Asal-usul Munculnya Istilah ‘Toxic’
KabaresiJurnalis – Kata toxic kini bergeser menjadi masalah sosial atau masalah hubungan yang bisa dialami orang. Kata toxic yang berarti racun dalam bahasa Inggris tak hanya racun yang bisa membunuh ketika dikonsumsi, tapi jadi istilah racun dalam hubungan personal atau kelompok.
Tapi dari mana asal-usul kata toxic ini jadi kata populer untuk menggambarkan kepribadian seseorang?
Psikolog dari Universitas Indonesia Rose Mini Agoes Salim menyebut istilah toxic sebenarnya belum masuk sebagai istilah psikologi. Namun, ini menjadi populer karena kerap digunakan atau dilabelkan oleh orang awam atas hubungan tidak sehat yang mereka jalani.
Senada dengan Rose Mini, Andry, psikiater di Klinik Psikosomatik OMNI Hospital Alam Sutera juga membenarkan hal tersebut.
“Belakangan ini ya (baru ramai soal istilah toxic), 5 tahun belakangan, istilah psikologi ini sebenarnya jadi lebih berkembang. Dalam pelajaran kami juga, di buku textbook itu nggak ada itu istilah toxic positivity, toxic relationship. itu adalah bahasa psikologi populer,” katanya saat dihubungi CNNIndonesia, Kamis (9/12).
“Saya perlu tekankan nih karena nantinya orang mikir seolah oh ini diagnosis. Istilah ini mungkin lebih banyak didapat di kondisi artikel populer. kalau di dalam ilmu kedokteran sendiri ya enggak ada toxic positivity, enggak ada.”
Toxic = Codependent Relationship.
Rose Mini mengungkapkan toxic merupakan istilah lain dari Codependent Relationship. Dilansir dari Medical News Today, Kodependen memiliki arti tidak memiliki identitas, minat, atau nilai pribadi di luar hubungan yang sedang mereka jalani.

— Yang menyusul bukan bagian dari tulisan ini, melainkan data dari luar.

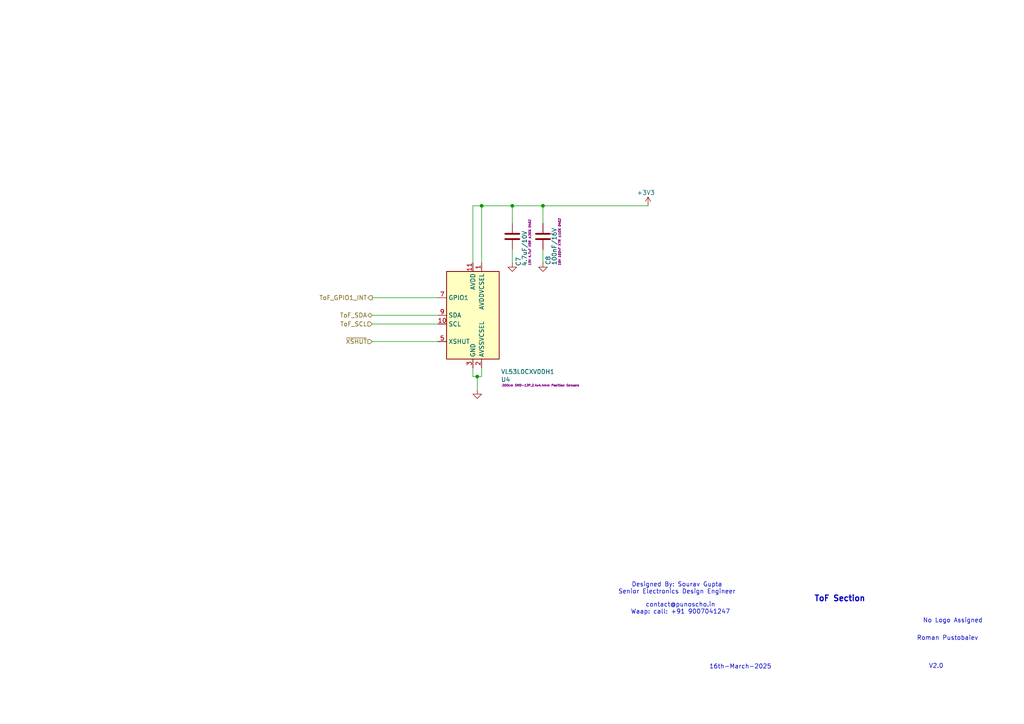
<source format=kicad_sch>
(kicad_sch
	(version 20250114)
	(generator "eeschema")
	(generator_version "9.0")
	(uuid "226cb883-8446-4b48-ab8d-25ca71213ab6")
	(paper "A4")
	
	(text "V2.0"
		(exclude_from_sim no)
		(at 271.526 193.294 0)
		(effects
			(font
				(size 1.27 1.27)
			)
		)
		(uuid "0cf75e2a-3b01-4779-9bef-624292608c2b")
	)
	(text "No Logo Assigned"
		(exclude_from_sim no)
		(at 276.352 180.086 0)
		(effects
			(font
				(size 1.27 1.27)
			)
		)
		(uuid "80ba82da-7878-4379-9250-3d0e44329c2f")
	)
	(text "Roman Pustobaiev"
		(exclude_from_sim no)
		(at 274.828 185.166 0)
		(effects
			(font
				(size 1.27 1.27)
			)
		)
		(uuid "a8137305-1ea6-4c39-80c3-8ea8ae1f203b")
	)
	(text "Designed By: Sourav Gupta\nSenior Electronics Design Engineer"
		(exclude_from_sim no)
		(at 196.342 170.688 0)
		(effects
			(font
				(size 1.27 1.27)
			)
		)
		(uuid "a9bb23f2-4b1c-454b-b263-a944a580ac2d")
	)
	(text "ToF Section"
		(exclude_from_sim no)
		(at 243.586 173.736 0)
		(effects
			(font
				(size 1.651 1.651)
				(thickness 0.3302)
				(bold yes)
			)
		)
		(uuid "bf3fb9d4-ddd8-4ad6-a909-ca07043b87b7")
	)
	(text "contact@punoscho.in\nWaap: call: +91 9007041247"
		(exclude_from_sim no)
		(at 197.358 176.53 0)
		(effects
			(font
				(size 1.27 1.27)
			)
		)
		(uuid "cb402cc8-4366-402a-a8c7-9a8ff6ab7f42")
	)
	(text "16th-March-2025"
		(exclude_from_sim no)
		(at 214.7389 193.457 0)
		(effects
			(font
				(size 1.27 1.27)
			)
		)
		(uuid "eaed946f-e930-435c-ad85-0c4852c04aba")
	)
	(junction
		(at 157.48 59.69)
		(diameter 0)
		(color 0 0 0 0)
		(uuid "5b8312cc-e196-4900-bed4-134f2cdfd0b8")
	)
	(junction
		(at 148.59 59.69)
		(diameter 0)
		(color 0 0 0 0)
		(uuid "77d60fac-e3aa-4114-bbff-7a331c798031")
	)
	(junction
		(at 138.43 109.22)
		(diameter 0)
		(color 0 0 0 0)
		(uuid "84bed813-7a53-4b35-9b77-cc67e6103d2d")
	)
	(junction
		(at 139.7 59.69)
		(diameter 0)
		(color 0 0 0 0)
		(uuid "b11507ff-65a5-447f-82ec-f1cbf8644a45")
	)
	(wire
		(pts
			(xy 148.59 72.39) (xy 148.59 76.2)
		)
		(stroke
			(width 0)
			(type default)
		)
		(uuid "15b34b4d-65da-46d8-9724-afda2aae8c1d")
	)
	(wire
		(pts
			(xy 138.43 109.22) (xy 137.16 109.22)
		)
		(stroke
			(width 0)
			(type default)
		)
		(uuid "1627dc86-4d6b-48d1-98a5-994831d81d22")
	)
	(wire
		(pts
			(xy 107.95 99.06) (xy 127 99.06)
		)
		(stroke
			(width 0)
			(type default)
		)
		(uuid "1f8441f5-352e-453d-b195-96fc36d4a0b2")
	)
	(wire
		(pts
			(xy 157.48 59.69) (xy 157.48 64.77)
		)
		(stroke
			(width 0)
			(type default)
		)
		(uuid "3af92423-dc49-48bc-ab26-a9750ee68f46")
	)
	(wire
		(pts
			(xy 148.59 59.69) (xy 148.59 64.77)
		)
		(stroke
			(width 0)
			(type default)
		)
		(uuid "47faa1ca-0a41-4042-ac16-55b99568820e")
	)
	(wire
		(pts
			(xy 139.7 59.69) (xy 139.7 76.2)
		)
		(stroke
			(width 0)
			(type default)
		)
		(uuid "4e45a180-c75f-42a9-abeb-094336157763")
	)
	(wire
		(pts
			(xy 139.7 109.22) (xy 139.7 106.68)
		)
		(stroke
			(width 0)
			(type default)
		)
		(uuid "5125e608-e77a-4ad0-87e9-4b90f63154b4")
	)
	(wire
		(pts
			(xy 148.59 59.69) (xy 157.48 59.69)
		)
		(stroke
			(width 0)
			(type default)
		)
		(uuid "77fa6428-4b52-4ba7-8dab-3d7d345e7df4")
	)
	(wire
		(pts
			(xy 157.48 72.39) (xy 157.48 76.2)
		)
		(stroke
			(width 0)
			(type default)
		)
		(uuid "91a450fa-0e8c-4fd0-9795-792a6be0499d")
	)
	(wire
		(pts
			(xy 139.7 109.22) (xy 138.43 109.22)
		)
		(stroke
			(width 0)
			(type default)
		)
		(uuid "9673e700-8141-4a1e-9e3b-8d45b8dbb5f6")
	)
	(wire
		(pts
			(xy 107.95 91.44) (xy 127 91.44)
		)
		(stroke
			(width 0)
			(type default)
		)
		(uuid "9bf9b0b5-4927-4a7d-a72e-7b5f425daad0")
	)
	(wire
		(pts
			(xy 107.95 93.98) (xy 127 93.98)
		)
		(stroke
			(width 0)
			(type default)
		)
		(uuid "a5790629-9d15-461a-b2da-cdb7971620e0")
	)
	(wire
		(pts
			(xy 139.7 59.69) (xy 148.59 59.69)
		)
		(stroke
			(width 0)
			(type default)
		)
		(uuid "bd72b8ae-722f-4887-b29e-3ece1fe363e0")
	)
	(wire
		(pts
			(xy 137.16 59.69) (xy 137.16 76.2)
		)
		(stroke
			(width 0)
			(type default)
		)
		(uuid "cd3109f0-2c84-4c1e-a40b-26b74f4772e0")
	)
	(wire
		(pts
			(xy 137.16 109.22) (xy 137.16 106.68)
		)
		(stroke
			(width 0)
			(type default)
		)
		(uuid "cd446360-04bf-4879-89af-6a42efa3ab69")
	)
	(wire
		(pts
			(xy 157.48 59.69) (xy 187.96 59.69)
		)
		(stroke
			(width 0)
			(type default)
		)
		(uuid "d5916e8a-49e5-4a99-ade4-73b7148866ef")
	)
	(wire
		(pts
			(xy 137.16 59.69) (xy 139.7 59.69)
		)
		(stroke
			(width 0)
			(type default)
		)
		(uuid "d899bbe0-9a72-41be-914e-df2780d645fb")
	)
	(wire
		(pts
			(xy 138.43 113.03) (xy 138.43 109.22)
		)
		(stroke
			(width 0)
			(type default)
		)
		(uuid "dd4abd45-3a25-4826-9c59-fe4c0a439ade")
	)
	(wire
		(pts
			(xy 107.95 86.36) (xy 127 86.36)
		)
		(stroke
			(width 0)
			(type default)
		)
		(uuid "df20129a-e5b9-4ce9-aa44-447f1ff15f62")
	)
	(hierarchical_label "ToF_SDA"
		(shape bidirectional)
		(at 107.95 91.44 180)
		(effects
			(font
				(size 1.27 1.27)
			)
			(justify right)
		)
		(uuid "9633dc19-fce8-451a-9c91-d0b89dd3c968")
	)
	(hierarchical_label "~{XSHUT}"
		(shape input)
		(at 107.95 99.06 180)
		(effects
			(font
				(size 1.27 1.27)
			)
			(justify right)
		)
		(uuid "c672efbf-5d0b-495b-b46a-306e821eac56")
	)
	(hierarchical_label "ToF_GPIO1_INT"
		(shape output)
		(at 107.95 86.36 180)
		(effects
			(font
				(size 1.27 1.27)
			)
			(justify right)
		)
		(uuid "e2b38c0c-fdb7-4674-b58b-140226c54d3f")
	)
	(hierarchical_label "ToF_SCL"
		(shape input)
		(at 107.95 93.98 180)
		(effects
			(font
				(size 1.27 1.27)
			)
			(justify right)
		)
		(uuid "fff33ecf-3bb2-4e44-8fed-116513986800")
	)
	(symbol
		(lib_id "Device:C")
		(at 157.48 68.58 180)
		(unit 1)
		(exclude_from_sim no)
		(in_bom yes)
		(on_board yes)
		(dnp no)
		(uuid "39f3eb9c-29ce-43f3-83d1-eeb9a129c96a")
		(property "Reference" "C8"
			(at 159.004 74.168 90)
			(effects
				(font
					(size 1.27 1.27)
				)
				(justify left)
			)
		)
		(property "Value" "100nF/16V"
			(at 160.782 66.04 90)
			(effects
				(font
					(size 1.27 1.27)
				)
				(justify left)
			)
		)
		(property "Footprint" "Capacitor_SMD:C_0402_1005Metric"
			(at 156.5148 64.77 0)
			(effects
				(font
					(size 1.27 1.27)
				)
				(hide yes)
			)
		)
		(property "Datasheet" "~"
			(at 157.48 68.58 0)
			(effects
				(font
					(size 1.27 1.27)
				)
				(hide yes)
			)
		)
		(property "Description" "Unpolarized capacitor"
			(at 157.48 68.58 0)
			(effects
				(font
					(size 1.27 1.27)
				)
				(hide yes)
			)
		)
		(property "MFR" "Samsung Electro-Mechanics"
			(at 157.48 68.58 0)
			(effects
				(font
					(size 1.27 1.27)
				)
				(hide yes)
			)
		)
		(property "MFR-PN" "CL05B104KO5NNNC"
			(at 157.48 68.58 0)
			(effects
				(font
					(size 1.27 1.27)
				)
				(hide yes)
			)
		)
		(property "LCSC PN" "C1525"
			(at 157.48 68.58 0)
			(effects
				(font
					(size 1.27 1.27)
				)
				(hide yes)
			)
		)
		(property "INFO" "16V 100nF X7R ±10% 0402"
			(at 162.306 70.104 90)
			(effects
				(font
					(size 0.635 0.635)
					(bold yes)
					(italic yes)
				)
			)
		)
		(property "Current" ""
			(at 157.48 68.58 0)
			(effects
				(font
					(size 1.27 1.27)
				)
				(hide yes)
			)
		)
		(property "DCR" ""
			(at 157.48 68.58 0)
			(effects
				(font
					(size 1.27 1.27)
				)
				(hide yes)
			)
		)
		(property "Height" ""
			(at 157.48 68.58 0)
			(effects
				(font
					(size 1.27 1.27)
				)
				(hide yes)
			)
		)
		(property "Impedance" ""
			(at 157.48 68.58 0)
			(effects
				(font
					(size 1.27 1.27)
				)
				(hide yes)
			)
		)
		(property "Manufacturer_Name" ""
			(at 157.48 68.58 0)
			(effects
				(font
					(size 1.27 1.27)
				)
				(hide yes)
			)
		)
		(property "Manufacturer_Part_Number" ""
			(at 157.48 68.58 0)
			(effects
				(font
					(size 1.27 1.27)
				)
				(hide yes)
			)
		)
		(property "Mouser Part Number" ""
			(at 157.48 68.58 0)
			(effects
				(font
					(size 1.27 1.27)
				)
				(hide yes)
			)
		)
		(property "Mouser Price/Stock" ""
			(at 157.48 68.58 0)
			(effects
				(font
					(size 1.27 1.27)
				)
				(hide yes)
			)
		)
		(pin "1"
			(uuid "d677217e-d259-49d1-a85d-3a98022dc6f1")
		)
		(pin "2"
			(uuid "b674b9dc-76d7-4a70-b452-65f8ced4537e")
		)
		(instances
			(project "prox_sensor"
				(path "/72306bb1-8a24-469b-bdd7-d5938b058a41/61bea680-b05a-452c-a186-15fdfa8712c0"
					(reference "C8")
					(unit 1)
				)
			)
		)
	)
	(symbol
		(lib_id "Device:C")
		(at 148.59 68.58 0)
		(unit 1)
		(exclude_from_sim no)
		(in_bom yes)
		(on_board yes)
		(dnp no)
		(uuid "4d71067f-946e-4b49-b522-870d7bed0a4e")
		(property "Reference" "C7"
			(at 150.368 77.216 90)
			(effects
				(font
					(size 1.27 1.27)
				)
				(justify left)
			)
		)
		(property "Value" "4.7uF/10V"
			(at 152.146 77.216 90)
			(effects
				(font
					(size 1.27 1.27)
				)
				(justify left)
			)
		)
		(property "Footprint" "Capacitor_SMD:C_0402_1005Metric"
			(at 149.5552 72.39 0)
			(effects
				(font
					(size 1.27 1.27)
				)
				(hide yes)
			)
		)
		(property "Datasheet" "~"
			(at 148.59 68.58 0)
			(effects
				(font
					(size 1.27 1.27)
				)
				(hide yes)
			)
		)
		(property "Description" "Unpolarized capacitor"
			(at 148.59 68.58 0)
			(effects
				(font
					(size 1.27 1.27)
				)
				(hide yes)
			)
		)
		(property "MFR" "Samsung Electro-Mechanics"
			(at 148.59 68.58 90)
			(effects
				(font
					(size 1.27 1.27)
				)
				(hide yes)
			)
		)
		(property "MFR-PN" "CL05A475MP5NRNC"
			(at 148.59 68.58 90)
			(effects
				(font
					(size 1.27 1.27)
				)
				(hide yes)
			)
		)
		(property "LCSC PN" "C23733"
			(at 148.59 68.58 90)
			(effects
				(font
					(size 1.27 1.27)
				)
				(hide yes)
			)
		)
		(property "INFO" "10V 4.7uF X5R ±20% 0402"
			(at 153.67 70.358 90)
			(effects
				(font
					(size 0.635 0.635)
					(bold yes)
					(italic yes)
				)
			)
		)
		(property "Current" ""
			(at 148.59 68.58 0)
			(effects
				(font
					(size 1.27 1.27)
				)
				(hide yes)
			)
		)
		(property "DCR" ""
			(at 148.59 68.58 0)
			(effects
				(font
					(size 1.27 1.27)
				)
				(hide yes)
			)
		)
		(property "Height" ""
			(at 148.59 68.58 0)
			(effects
				(font
					(size 1.27 1.27)
				)
				(hide yes)
			)
		)
		(property "Impedance" ""
			(at 148.59 68.58 0)
			(effects
				(font
					(size 1.27 1.27)
				)
				(hide yes)
			)
		)
		(property "Manufacturer_Name" ""
			(at 148.59 68.58 0)
			(effects
				(font
					(size 1.27 1.27)
				)
				(hide yes)
			)
		)
		(property "Manufacturer_Part_Number" ""
			(at 148.59 68.58 0)
			(effects
				(font
					(size 1.27 1.27)
				)
				(hide yes)
			)
		)
		(property "Mouser Part Number" ""
			(at 148.59 68.58 0)
			(effects
				(font
					(size 1.27 1.27)
				)
				(hide yes)
			)
		)
		(property "Mouser Price/Stock" ""
			(at 148.59 68.58 0)
			(effects
				(font
					(size 1.27 1.27)
				)
				(hide yes)
			)
		)
		(pin "1"
			(uuid "5f7e82dd-41f8-4986-b23a-f87a18d91504")
		)
		(pin "2"
			(uuid "c677b419-42a4-4082-ae90-99458596dd0c")
		)
		(instances
			(project "prox_sensor"
				(path "/72306bb1-8a24-469b-bdd7-d5938b058a41/61bea680-b05a-452c-a186-15fdfa8712c0"
					(reference "C7")
					(unit 1)
				)
			)
		)
	)
	(symbol
		(lib_id "power:+3V3")
		(at 187.96 59.69 0)
		(unit 1)
		(exclude_from_sim no)
		(in_bom yes)
		(on_board yes)
		(dnp no)
		(uuid "5e160425-b631-406f-bbeb-97a13b65389a")
		(property "Reference" "#PWR027"
			(at 187.96 63.5 0)
			(effects
				(font
					(size 1.27 1.27)
				)
				(hide yes)
			)
		)
		(property "Value" "+3V3"
			(at 187.325 55.88 0)
			(effects
				(font
					(size 1.27 1.27)
				)
			)
		)
		(property "Footprint" ""
			(at 187.96 59.69 0)
			(effects
				(font
					(size 1.27 1.27)
				)
				(hide yes)
			)
		)
		(property "Datasheet" ""
			(at 187.96 59.69 0)
			(effects
				(font
					(size 1.27 1.27)
				)
				(hide yes)
			)
		)
		(property "Description" "Power symbol creates a global label with name \"+3V3\""
			(at 187.96 59.69 0)
			(effects
				(font
					(size 1.27 1.27)
				)
				(hide yes)
			)
		)
		(pin "1"
			(uuid "1bc41557-fedb-4057-963c-d518989013e2")
		)
		(instances
			(project "prox_sensor"
				(path "/72306bb1-8a24-469b-bdd7-d5938b058a41/61bea680-b05a-452c-a186-15fdfa8712c0"
					(reference "#PWR027")
					(unit 1)
				)
			)
		)
	)
	(symbol
		(lib_id "power:GND")
		(at 157.48 76.2 0)
		(unit 1)
		(exclude_from_sim no)
		(in_bom yes)
		(on_board yes)
		(dnp no)
		(fields_autoplaced yes)
		(uuid "7e2d6713-b8b7-4611-aa9e-5fae1eaf2d02")
		(property "Reference" "#PWR026"
			(at 157.48 82.55 0)
			(effects
				(font
					(size 1.27 1.27)
				)
				(hide yes)
			)
		)
		(property "Value" "GND"
			(at 157.48 81.28 0)
			(effects
				(font
					(size 1.27 1.27)
				)
				(hide yes)
			)
		)
		(property "Footprint" ""
			(at 157.48 76.2 0)
			(effects
				(font
					(size 1.27 1.27)
				)
				(hide yes)
			)
		)
		(property "Datasheet" ""
			(at 157.48 76.2 0)
			(effects
				(font
					(size 1.27 1.27)
				)
				(hide yes)
			)
		)
		(property "Description" "Power symbol creates a global label with name \"GND\" , ground"
			(at 157.48 76.2 0)
			(effects
				(font
					(size 1.27 1.27)
				)
				(hide yes)
			)
		)
		(pin "1"
			(uuid "9db69b98-336c-4ab1-bae3-90d122dcdf72")
		)
		(instances
			(project "prox_sensor"
				(path "/72306bb1-8a24-469b-bdd7-d5938b058a41/61bea680-b05a-452c-a186-15fdfa8712c0"
					(reference "#PWR026")
					(unit 1)
				)
			)
		)
	)
	(symbol
		(lib_id "power:GND")
		(at 148.59 76.2 0)
		(unit 1)
		(exclude_from_sim no)
		(in_bom yes)
		(on_board yes)
		(dnp no)
		(fields_autoplaced yes)
		(uuid "b084b06e-25e7-4f62-8f46-fae8a28a9c82")
		(property "Reference" "#PWR025"
			(at 148.59 82.55 0)
			(effects
				(font
					(size 1.27 1.27)
				)
				(hide yes)
			)
		)
		(property "Value" "GND"
			(at 148.59 81.28 0)
			(effects
				(font
					(size 1.27 1.27)
				)
				(hide yes)
			)
		)
		(property "Footprint" ""
			(at 148.59 76.2 0)
			(effects
				(font
					(size 1.27 1.27)
				)
				(hide yes)
			)
		)
		(property "Datasheet" ""
			(at 148.59 76.2 0)
			(effects
				(font
					(size 1.27 1.27)
				)
				(hide yes)
			)
		)
		(property "Description" "Power symbol creates a global label with name \"GND\" , ground"
			(at 148.59 76.2 0)
			(effects
				(font
					(size 1.27 1.27)
				)
				(hide yes)
			)
		)
		(pin "1"
			(uuid "7e2d0d07-a816-4cf6-8395-6caa6efcf5ee")
		)
		(instances
			(project "prox_sensor"
				(path "/72306bb1-8a24-469b-bdd7-d5938b058a41/61bea680-b05a-452c-a186-15fdfa8712c0"
					(reference "#PWR025")
					(unit 1)
				)
			)
		)
	)
	(symbol
		(lib_id "power:GND")
		(at 138.43 113.03 0)
		(unit 1)
		(exclude_from_sim no)
		(in_bom yes)
		(on_board yes)
		(dnp no)
		(fields_autoplaced yes)
		(uuid "cd89b091-b713-4180-af46-d81c090a90d0")
		(property "Reference" "#PWR024"
			(at 138.43 119.38 0)
			(effects
				(font
					(size 1.27 1.27)
				)
				(hide yes)
			)
		)
		(property "Value" "GND"
			(at 138.43 118.11 0)
			(effects
				(font
					(size 1.27 1.27)
				)
				(hide yes)
			)
		)
		(property "Footprint" ""
			(at 138.43 113.03 0)
			(effects
				(font
					(size 1.27 1.27)
				)
				(hide yes)
			)
		)
		(property "Datasheet" ""
			(at 138.43 113.03 0)
			(effects
				(font
					(size 1.27 1.27)
				)
				(hide yes)
			)
		)
		(property "Description" "Power symbol creates a global label with name \"GND\" , ground"
			(at 138.43 113.03 0)
			(effects
				(font
					(size 1.27 1.27)
				)
				(hide yes)
			)
		)
		(pin "1"
			(uuid "0d35357c-4697-40b5-940b-6c7c4940acd0")
		)
		(instances
			(project "prox_sensor"
				(path "/72306bb1-8a24-469b-bdd7-d5938b058a41/61bea680-b05a-452c-a186-15fdfa8712c0"
					(reference "#PWR024")
					(unit 1)
				)
			)
		)
	)
	(symbol
		(lib_id "Sensor_Distance:VL53L0CXV0DH1")
		(at 137.16 91.44 0)
		(unit 1)
		(exclude_from_sim no)
		(in_bom yes)
		(on_board yes)
		(dnp no)
		(uuid "df17f9d1-bc5f-4aaf-b304-c052b7f15ac5")
		(property "Reference" "U4"
			(at 145.288 110.109 0)
			(effects
				(font
					(size 1.27 1.27)
				)
				(justify left)
			)
		)
		(property "Value" "VL53L0CXV0DH1"
			(at 145.288 107.823 0)
			(effects
				(font
					(size 1.27 1.27)
				)
				(justify left)
			)
		)
		(property "Footprint" "Sensor_Distance:ST_VL53L1x"
			(at 154.305 105.41 0)
			(effects
				(font
					(size 1.27 1.27)
				)
				(hide yes)
			)
		)
		(property "Datasheet" "https://www.st.com/resource/en/datasheet/vl53l0x.pdf"
			(at 139.7 91.44 0)
			(effects
				(font
					(size 1.27 1.27)
				)
				(hide yes)
			)
		)
		(property "Description" "2m distance ranging ToF sensor, Optical LGA12"
			(at 137.16 91.44 0)
			(effects
				(font
					(size 1.27 1.27)
				)
				(hide yes)
			)
		)
		(property "MFR" "STMicroelectronics"
			(at 137.16 91.44 0)
			(effects
				(font
					(size 1.27 1.27)
				)
				(hide yes)
			)
		)
		(property "MFR-PN" "VL53L0CXV0DH/1"
			(at 137.16 91.44 0)
			(effects
				(font
					(size 1.27 1.27)
				)
				(hide yes)
			)
		)
		(property "INFO" "200cm SMD-12P,2.4x4.4mm Position Sensors"
			(at 156.718 111.76 0)
			(effects
				(font
					(size 0.635 0.635)
					(bold yes)
					(italic yes)
				)
			)
		)
		(property "Current" ""
			(at 137.16 91.44 0)
			(effects
				(font
					(size 1.27 1.27)
				)
				(hide yes)
			)
		)
		(property "DCR" ""
			(at 137.16 91.44 0)
			(effects
				(font
					(size 1.27 1.27)
				)
				(hide yes)
			)
		)
		(property "Height" ""
			(at 137.16 91.44 0)
			(effects
				(font
					(size 1.27 1.27)
				)
				(hide yes)
			)
		)
		(property "Impedance" ""
			(at 137.16 91.44 0)
			(effects
				(font
					(size 1.27 1.27)
				)
				(hide yes)
			)
		)
		(property "LCSC PN" "C91199"
			(at 137.16 91.44 0)
			(effects
				(font
					(size 1.27 1.27)
				)
				(hide yes)
			)
		)
		(property "Manufacturer_Name" ""
			(at 137.16 91.44 0)
			(effects
				(font
					(size 1.27 1.27)
				)
				(hide yes)
			)
		)
		(property "Manufacturer_Part_Number" ""
			(at 137.16 91.44 0)
			(effects
				(font
					(size 1.27 1.27)
				)
				(hide yes)
			)
		)
		(property "Mouser Part Number" ""
			(at 137.16 91.44 0)
			(effects
				(font
					(size 1.27 1.27)
				)
				(hide yes)
			)
		)
		(property "Mouser Price/Stock" ""
			(at 137.16 91.44 0)
			(effects
				(font
					(size 1.27 1.27)
				)
				(hide yes)
			)
		)
		(pin "9"
			(uuid "35a6fc01-d025-4021-a304-d2ae27755ab9")
		)
		(pin "12"
			(uuid "45865280-0152-4338-b019-010f53ed4cb4")
		)
		(pin "4"
			(uuid "069d320b-b8b4-4626-a1f8-0255d63c0f88")
		)
		(pin "6"
			(uuid "8cdb1d0e-4ca8-4302-929c-181ffb85c821")
		)
		(pin "3"
			(uuid "d7e512de-dbf9-4d69-b5de-b644b37c9e8d")
		)
		(pin "7"
			(uuid "176bff54-f073-4ba1-b823-cf88b3353eac")
		)
		(pin "8"
			(uuid "779fcf42-192a-4453-82a7-07f4355ade1d")
		)
		(pin "1"
			(uuid "d9b38cd1-85de-407b-b9af-308d2efd5bf7")
		)
		(pin "11"
			(uuid "3886b21b-0d03-4541-a491-7ebcb8cc5434")
		)
		(pin "5"
			(uuid "685150ff-689d-4417-a6b0-0436cdc5305e")
		)
		(pin "10"
			(uuid "36d9d8c4-ec79-4e16-813b-e7444deeb8e6")
		)
		(pin "2"
			(uuid "0c40094d-f3d7-4468-9f70-d142fbef76a0")
		)
		(instances
			(project "prox_sensor"
				(path "/72306bb1-8a24-469b-bdd7-d5938b058a41/61bea680-b05a-452c-a186-15fdfa8712c0"
					(reference "U4")
					(unit 1)
				)
			)
		)
	)
)

</source>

Hal ini jugalah yang dijelaskan psikolog yang juga kerap disapa Bunda Romi itu menyebut hubungan di mana satu orang lebih banyak memberi daripada menerima. Tidak bisa mengambil keputusan sendiri dan terlalu bergantung pada pasangan mereka.
“Jadi istilah awamnya dan menjadi tren itu ya dibilangnya toxic nih, racun. Jadi menjalani sesuatu yang beracun makanya dikatakan sebagai toxic,” kata Romi, Kamis (9/12).
Rose Mini mengatakan, Toxic menjadi istilah yang umum di kalangan orang awam karena memang mudah digunakan dan dikatakan. Meski demikian itu bukanlah istilah yang sebenarnya dari masalah psikologis yang dialami seseorang.
Tak sedikit juga, istilah toxic ini malah diterapkan dalam berbagai hal. Hanya karena tidak cocok dengan sesuatu atau tidak nyaman dengan sesuatu langsung menyebut hal ini sebagai toxic, padahal tidak semua hal yang membuat tidak nyaman adalah toxic.
Menambahkan Rose Mini, Andry juga mengungkapkan bahwa istilah ini mulai berkembang lantaran kini semakin banyak orang yang makin menyadari bahwa kesehatan jiwa itu jadi penting.
“Mungkin untuk mengesankan sesuatu yang bombastis ini kita bilang racun dalam hubungan misalnya, atau racun dalam salah satunya perkembangan kejiwaan kita. seolah-olah ini something important, big, dan kata racun seolah jadilebih mengena,” ucapnya.
Sesuatu atau hubungan bisa dikatakan toxic bila salah satu pihak ada dalam kondisi tidak bisa mengatakan apa yang benar-benar mereka inginkan. Terlalu didominasi hingga muncul dorongan untuk melakukan apapun hanya agar pasangan atau seseorang merasa bahagia, tidak marah dan berlaku kasar.
“Singkatnya selalu ada di bawah kendali hingga jadinya stres dan sulit berkomunikasi dengan orang lain. Dia berakhir tak memiliki tanggung jawab atas hidupnya karena disetir orang lain,” ucap Rose Mini.
Denrich Suryadi, psikolog senior di Morphosa, dosen Fakultas Psikologi Untar mengungkapkan ada beberapa ciri lain seseorang bisa dikatakan sebagai toxic people.
“Biasanya mereka orang yang sulit, mengakibatkan banyak konflik, bisa banyak menyebabkan stres, ketidaknyamanan, mungkin ada uka secara emosional, fisik intinya mereka negatif membuat hidup kita nggak akan lebih baik bahkan merugikan. Sometimes membunuh rasa pede, konsep diri, harga diri, hanya karena karena orang itu melempar ‘racunnya’ buat kita.”